▶ _Directions for this task_:
Format the listing as a numbered list, beginning with the line that contains "How many segments does this pie chart have?" and continuing through the end of the listing, with blank lines omitted. Leave the pictures out of the result.

[Chart comprehension data]
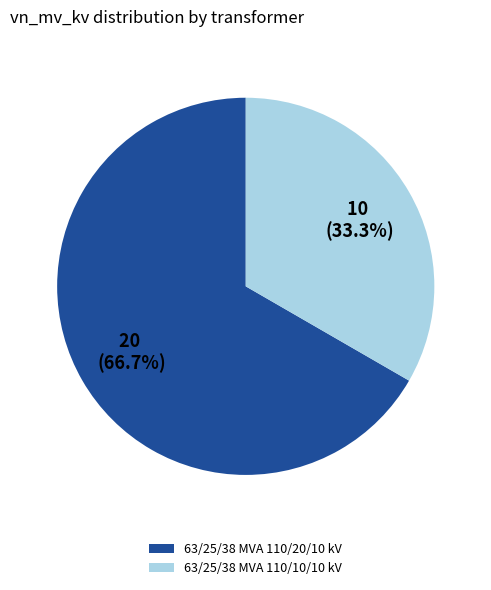

What is the ratio of the value at 63/25/38 MVA 110/10/10 kV to the value at 63/25/38 MVA 110/20/10 kV?

0.5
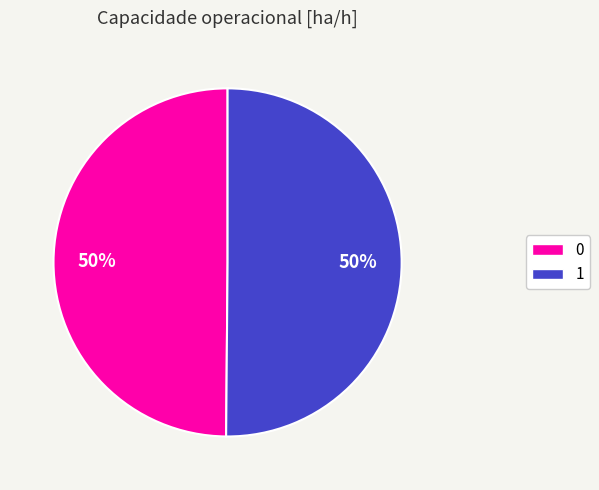

Do 1 and 0 together represent more than half of the pie?

Yes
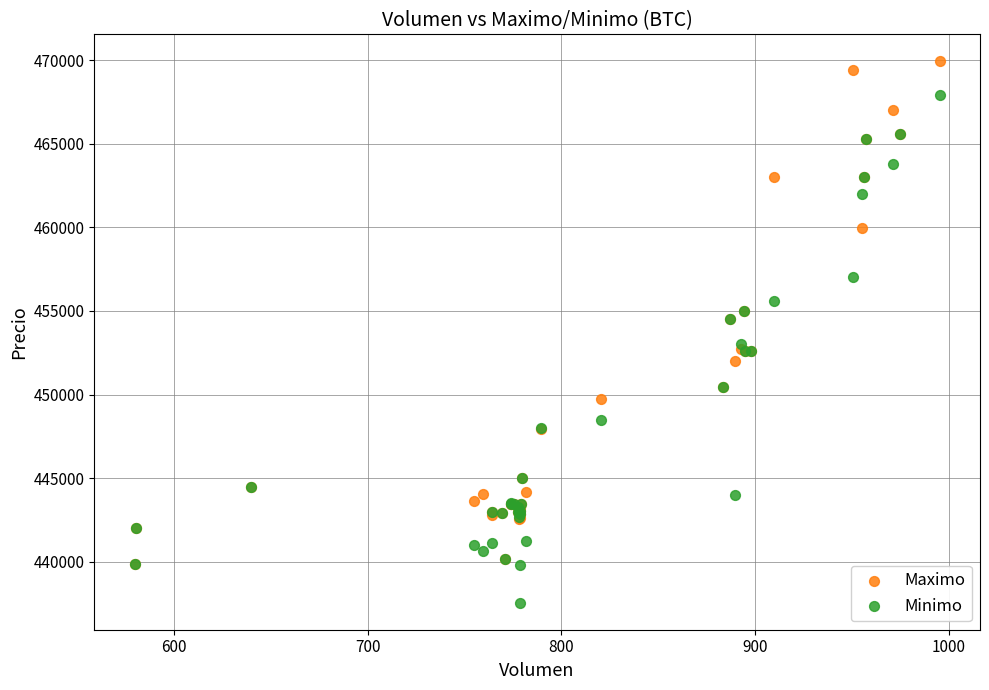

Which series reaches the minimum Y coordinate?

Minimo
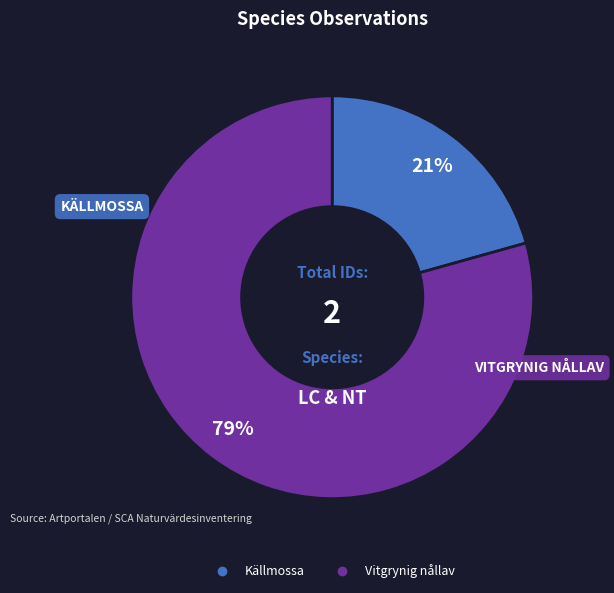

Between Källmossa and Vitgrynig nållav, which is larger?

Vitgrynig nållav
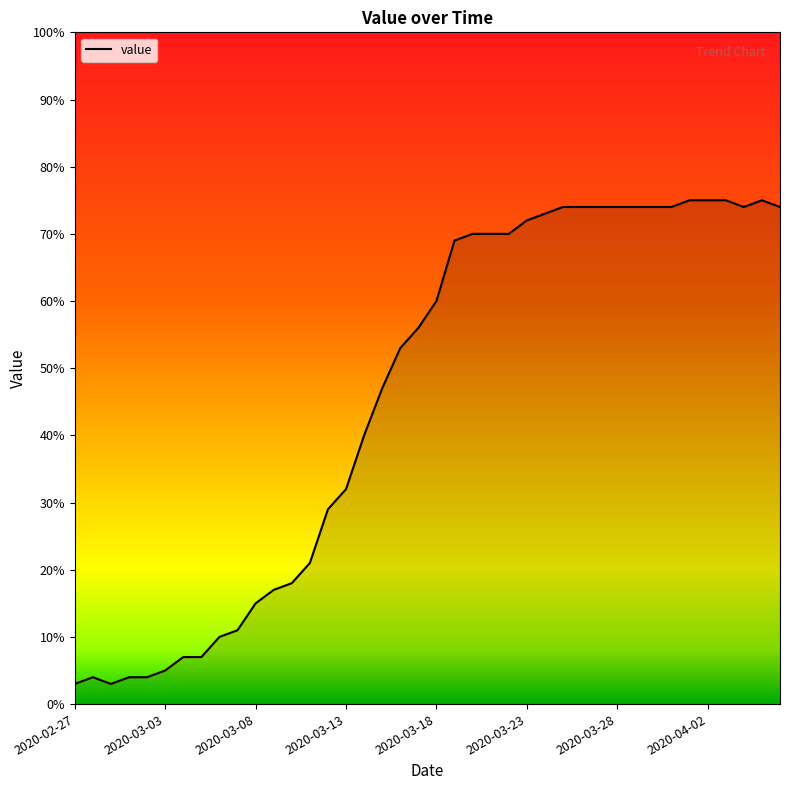

True or false: there are more than 0 points higher than both neighbors.

True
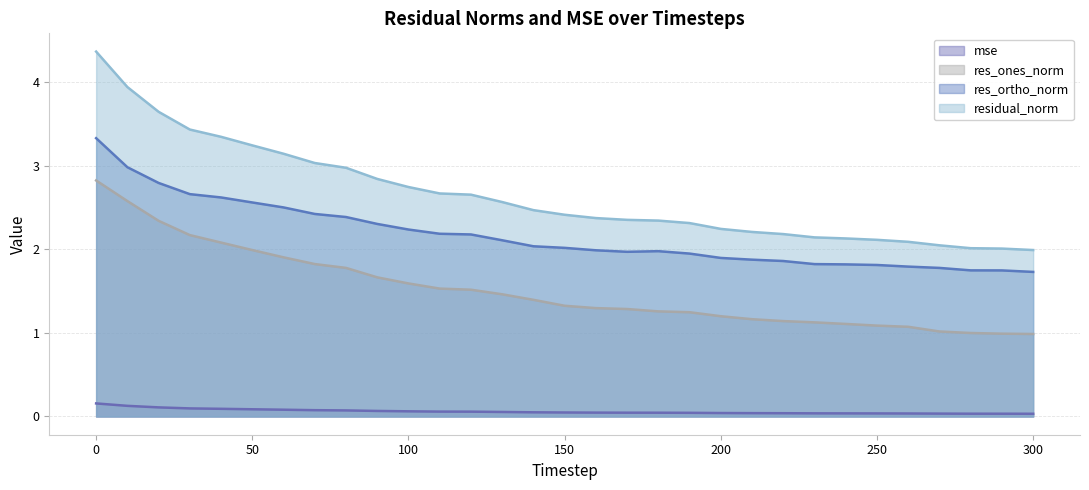

Does the chart display data point markers on the line(s)?

No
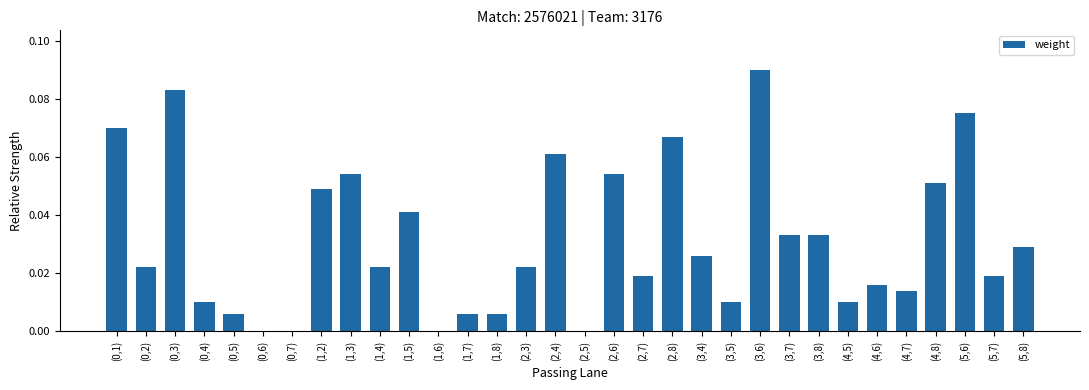

Between (3,4) and (4,6), which is larger?

(3,4)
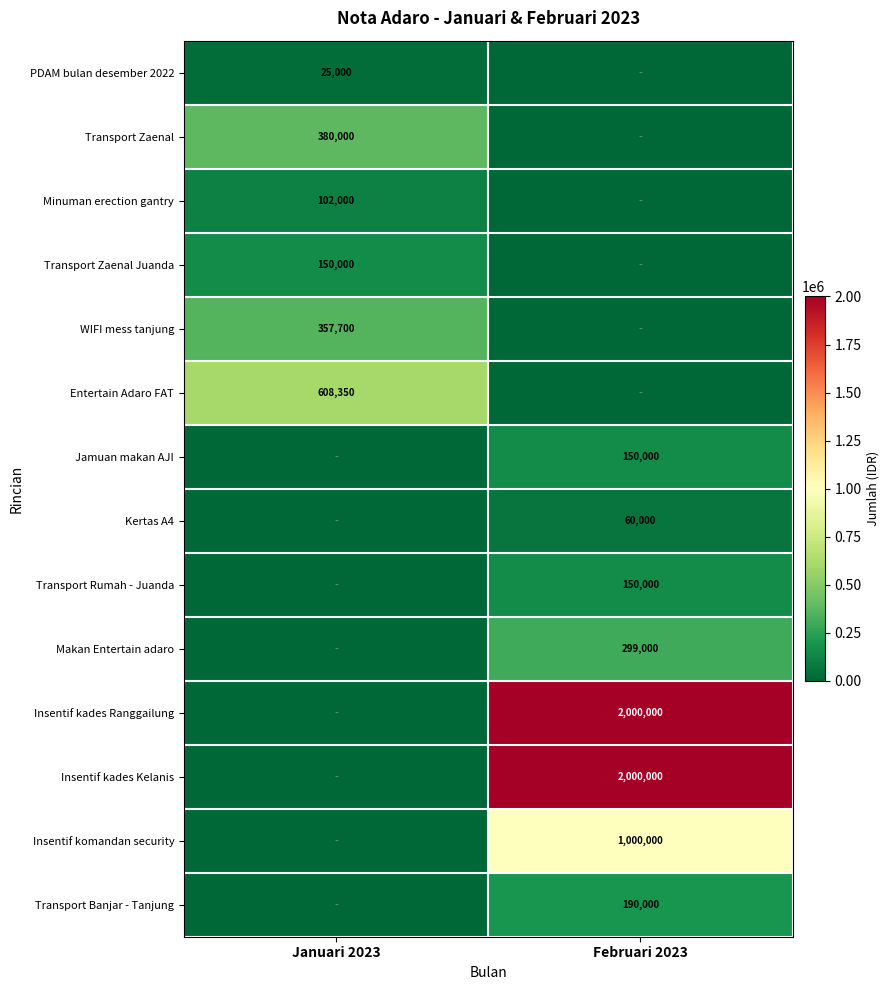

True or false: WIFI mess tanjung has a value of 357700 at Januari 2023.

True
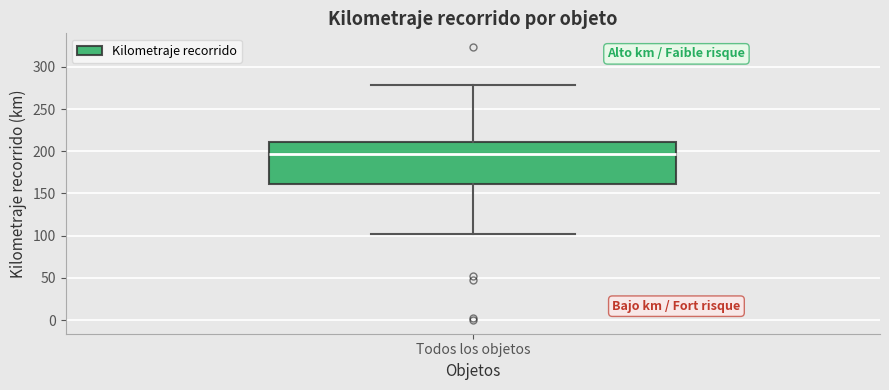

Read this box plot against the y-axis: the position of the median line, the range covered by the box, and the ends of both whiskers. The values are not printed on the chart, so give them approximately, as read against the axis.

median 195, box 160 to 210, whiskers 100 to 280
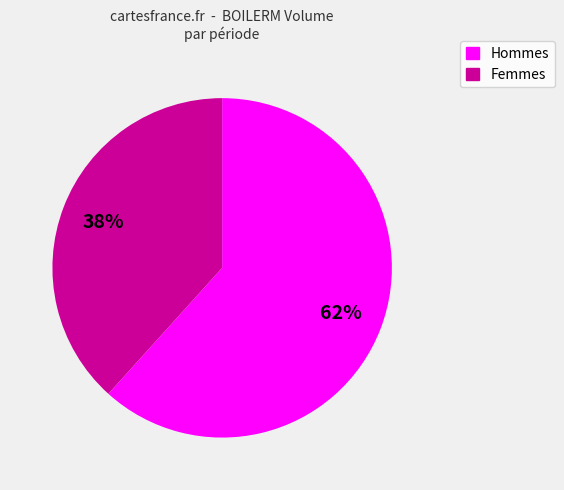

How many segments does this pie chart have?

2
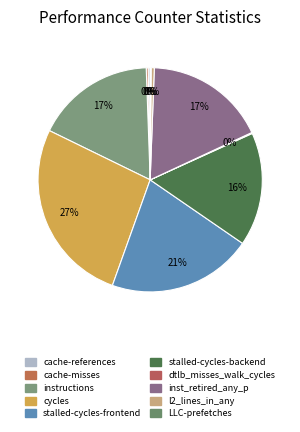

Count the number of slices in the pie.

10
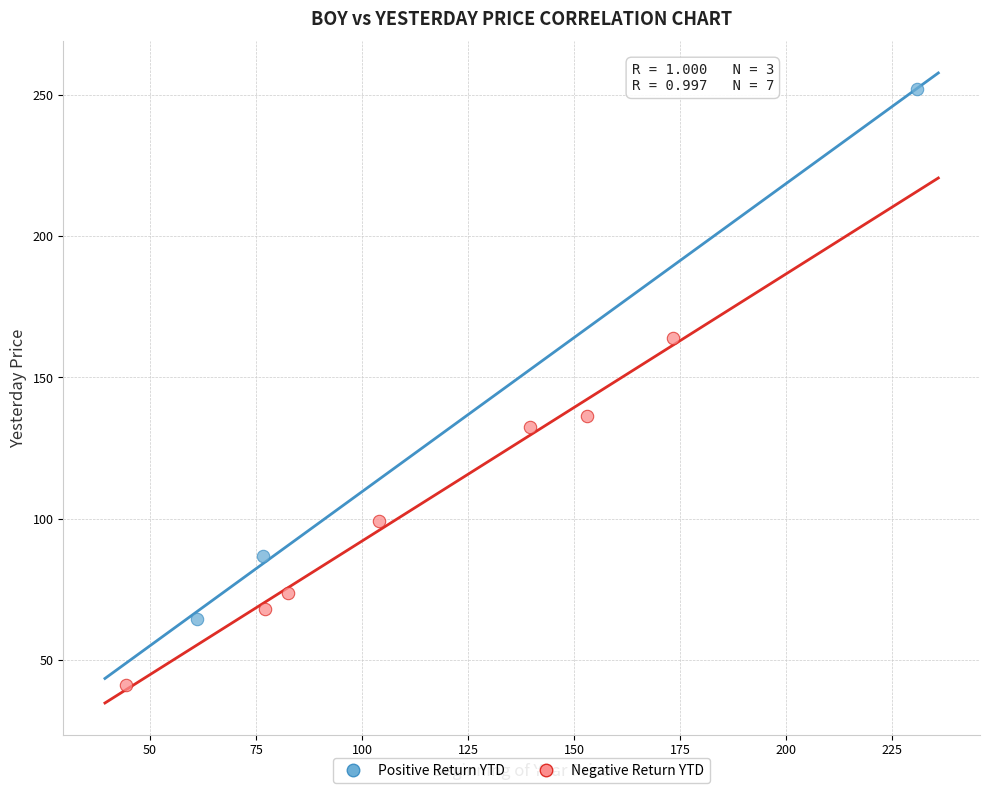

Which series has the largest Y range (max minus min)?

Positive Return YTD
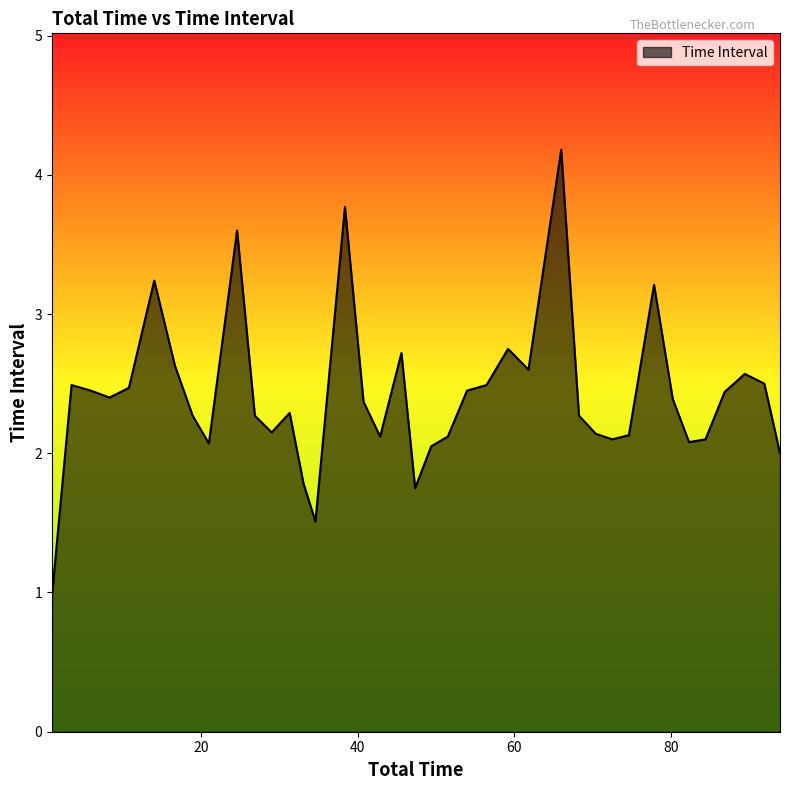

What is the smallest value displayed?

1.0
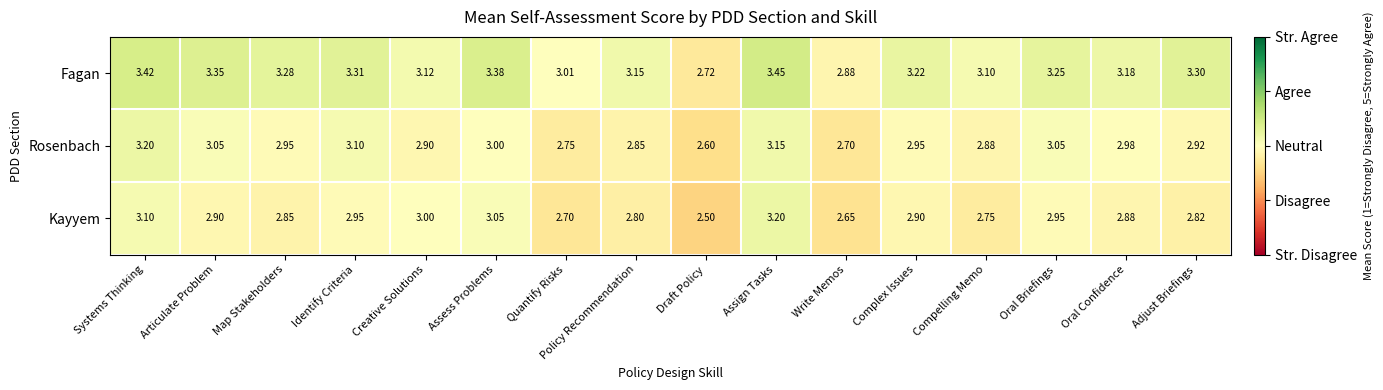

Rank the series by their average value, from lowest to highest.

Kayyem, Rosenbach, Fagan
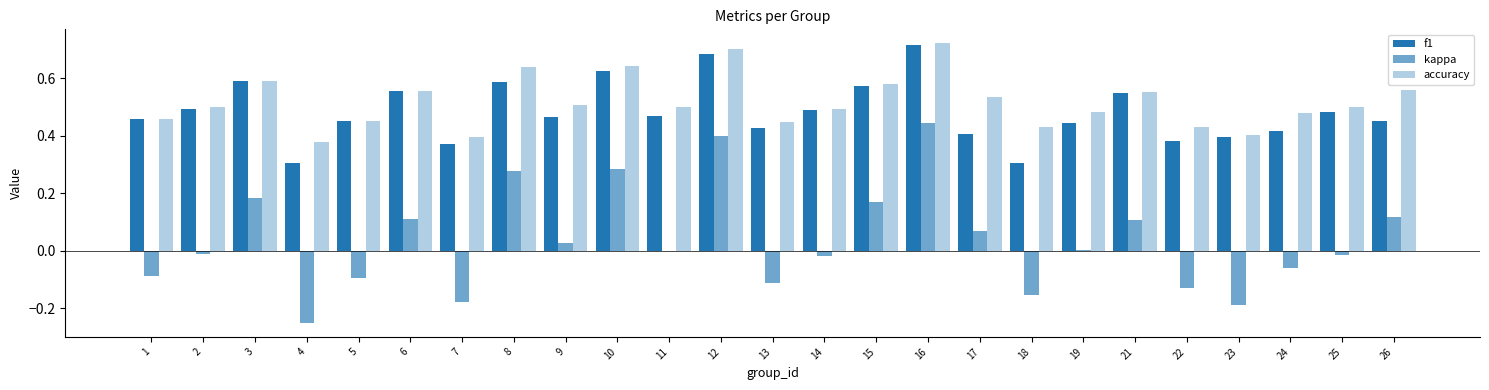

What is the difference between the maximum and minimum values in the f1 series?

0.4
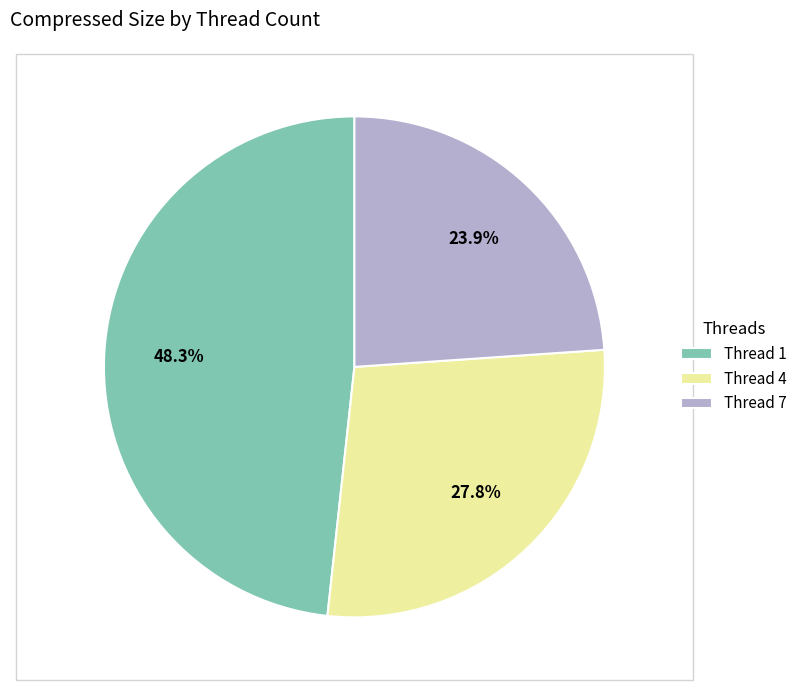

What portion of the pie excludes Thread 4?

72.2%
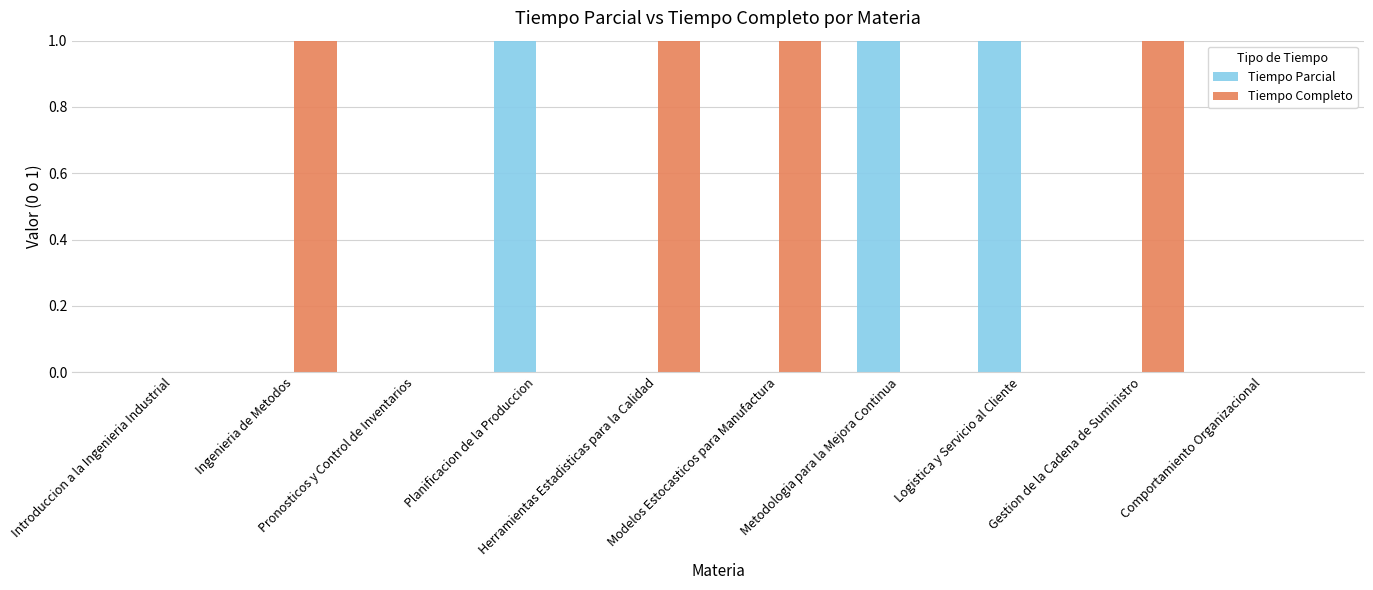

Which series has the largest total across all categories?

Tiempo Completo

▶ _Reply_:
1. How many segments does this pie chart have?
2. 2
3. Count the number of slices in the pie.
4. 10
5. Which series has the largest Y range (max minus min)?
6. Positive Return YTD
7. What is the smallest value displayed?
8. 1.0
9. Rank the series by their average value, from lowest to highest.
10. Kayyem, Rosenbach, Fagan
11. What is the difference between the maximum and minimum values in the f1 series?
12. 0.4
13. What portion of the pie excludes Thread 4?
14. 72.2%
15. Which series has the largest total across all categories?
16. Tiempo Completo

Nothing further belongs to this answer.